Key finding: 37.8% (17 of 45) of patients had inconclusive rectal biopsies prior to use of calretinin compared with 11.9% (5 of 42) after including calretinin immunohistochemistry.
If you are wondering what these are, you may want to review a recent consensus statement (JPGN 2013; 57: 677-86).
This ‘practical guide’ discusses Hirschsprung’s disease, intestinal neuronal dysplasia, chronic intestinal pseudo-obstruction, ultrashort segment Hirschsprung’s disease, hypoganglionosis, and ganglioneuromatosis in MEN 2B.

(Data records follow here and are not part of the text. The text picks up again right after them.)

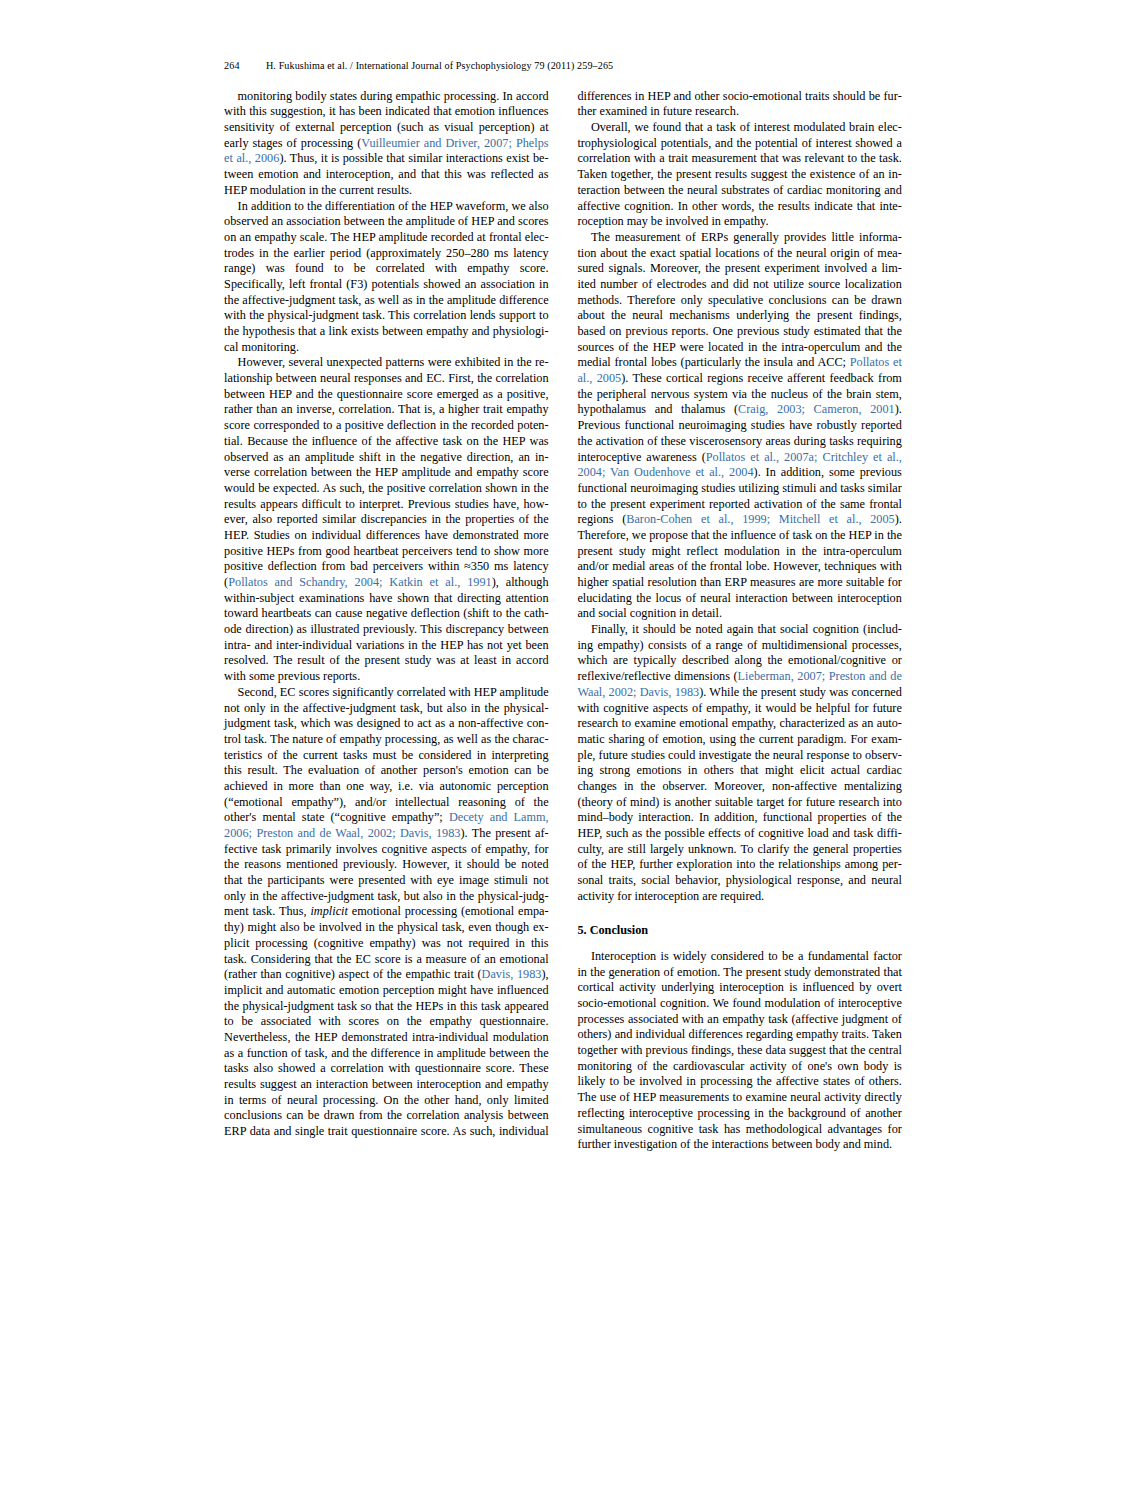264 H. Fukushima et al. / International Journal of Psychophysiology 79 (2011) 259–265
monitoring bodily states during empathic processing. In accord with this suggestion, it has been indicated that emotion influences sensitivity of external perception (such as visual perception) at early stages of processing (Vuilleumier and Driver, 2007; Phelps et al., 2006). Thus, it is possible that similar interactions exist between emotion and interoception, and that this was reflected as HEP modulation in the current results.
In addition to the differentiation of the HEP waveform, we also observed an association between the amplitude of HEP and scores on an empathy scale. The HEP amplitude recorded at frontal electrodes in the earlier period (approximately 250–280 ms latency range) was found to be correlated with empathy score. Specifically, left frontal (F3) potentials showed an association in the affective-judgment task, as well as in the amplitude difference with the physical-judgment task. This correlation lends support to the hypothesis that a link exists between empathy and physiological monitoring.
However, several unexpected patterns were exhibited in the relationship between neural responses and EC. First, the correlation between HEP and the questionnaire score emerged as a positive, rather than an inverse, correlation. That is, a higher trait empathy score corresponded to a positive deflection in the recorded potential. Because the influence of the affective task on the HEP was observed as an amplitude shift in the negative direction, an inverse correlation between the HEP amplitude and empathy score would be expected. As such, the positive correlation shown in the results appears difficult to interpret. Previous studies have, however, also reported similar discrepancies in the properties of the HEP. Studies on individual differences have demonstrated more positive HEPs from good heartbeat perceivers tend to show more positive deflection from bad perceivers within ≈350 ms latency (Pollatos and Schandry, 2004; Katkin et al., 1991), although within-subject examinations have shown that directing attention toward heartbeats can cause negative deflection (shift to the cathode direction) as illustrated previously. This discrepancy between intra- and inter-individual variations in the HEP has not yet been resolved. The result of the present study was at least in accord with some previous reports.
Second, EC scores significantly correlated with HEP amplitude not only in the affective-judgment task, but also in the physical-judgment task, which was designed to act as a non-affective control task. The nature of empathy processing, as well as the characteristics of the current tasks must be considered in interpreting this result. The evaluation of another person's emotion can be achieved in more than one way, i.e. via autonomic perception (“emotional empathy”), and/or intellectual reasoning of the other's mental state (“cognitive empathy”; Decety and Lamm, 2006; Preston and de Waal, 2002; Davis, 1983). The present affective task primarily involves cognitive aspects of empathy, for the reasons mentioned previously. However, it should be noted that the participants were presented with eye image stimuli not only in the affective-judgment task, but also in the physical-judgment task. Thus, implicit emotional processing (emotional empathy) might also be involved in the physical task, even though explicit processing (cognitive empathy) was not required in this task. Considering that the EC score is a measure of an emotional (rather than cognitive) aspect of the empathic trait (Davis, 1983), implicit and automatic emotion perception might have influenced the physical-judgment task so that the HEPs in this task appeared to be associated with scores on the empathy questionnaire. Nevertheless, the HEP demonstrated intra-individual modulation as a function of task, and the difference in amplitude between the tasks also showed a correlation with questionnaire score. These results suggest an interaction between interoception and empathy in terms of neural processing. On the other hand, only limited conclusions can be drawn from the correlation analysis between ERP data and single trait questionnaire score. As such, individual differences in HEP and other socio-emotional traits should be further examined in future research.
Overall, we found that a task of interest modulated brain electrophysiological potentials, and the potential of interest showed a correlation with a trait measurement that was relevant to the task. Taken together, the present results suggest the existence of an interaction between the neural substrates of cardiac monitoring and affective cognition. In other words, the results indicate that interoception may be involved in empathy.
The measurement of ERPs generally provides little information about the exact spatial locations of the neural origin of measured signals. Moreover, the present experiment involved a limited number of electrodes and did not utilize source localization methods. Therefore only speculative conclusions can be drawn about the neural mechanisms underlying the present findings, based on previous reports. One previous study estimated that the sources of the HEP were located in the intra-operculum and the medial frontal lobes (particularly the insula and ACC; Pollatos et al., 2005). These cortical regions receive afferent feedback from the peripheral nervous system via the nucleus of the brain stem, hypothalamus and thalamus (Craig, 2003; Cameron, 2001). Previous functional neuroimaging studies have robustly reported the activation of these viscerosensory areas during tasks requiring interoceptive awareness (Pollatos et al., 2007a; Critchley et al., 2004; Van Oudenhove et al., 2004). In addition, some previous functional neuroimaging studies utilizing stimuli and tasks similar to the present experiment reported activation of the same frontal regions (Baron-Cohen et al., 1999; Mitchell et al., 2005). Therefore, we propose that the influence of task on the HEP in the present study might reflect modulation in the intra-operculum and/or medial areas of the frontal lobe. However, techniques with higher spatial resolution than ERP measures are more suitable for elucidating the locus of neural interaction between interoception and social cognition in detail.
Finally, it should be noted again that social cognition (including empathy) consists of a range of multidimensional processes, which are typically described along the emotional/cognitive or reflexive/reflective dimensions (Lieberman, 2007; Preston and de Waal, 2002; Davis, 1983). While the present study was concerned with cognitive aspects of empathy, it would be helpful for future research to examine emotional empathy, characterized as an automatic sharing of emotion, using the current paradigm. For example, future studies could investigate the neural response to observing strong emotions in others that might elicit actual cardiac changes in the observer. Moreover, non-affective mentalizing (theory of mind) is another suitable target for future research into mind–body interaction. In addition, functional properties of the HEP, such as the possible effects of cognitive load and task difficulty, are still largely unknown. To clarify the general properties of the HEP, further exploration into the relationships among personal traits, social behavior, physiological response, and neural activity for interoception are required.
5. Conclusion
Interoception is widely considered to be a fundamental factor in the generation of emotion. The present study demonstrated that cortical activity underlying interoception is influenced by overt socio-emotional cognition. We found modulation of interoceptive processes associated with an empathy task (affective judgment of others) and individual differences regarding empathy traits. Taken together with previous findings, these data suggest that the central monitoring of the cardiovascular activity of one's own body is likely to be involved in processing the affective states of others. The use of HEP measurements to examine neural activity directly reflecting interoceptive processing in the background of another simultaneous cognitive task has methodological advantages for further investigation of the interactions between body and mind.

Most of the focus is on Hirschsprung’s disease including the intricacies of diagnosis, clinical presentation, and genetics. While the authors do mention the PHOX2B gene and others, there is not a discussion of Ondine’s curse (Congenital central hypoventilation syndrome and Hirschsprung’s …). One point that I think is important (but not discussed in the above reference) in patients who have Ondine’s curse and Hirschsprung’s is determining whether a family member may have a milder phenotype that could still place them at risk for sudden death (eg. after a simple sedation procedure).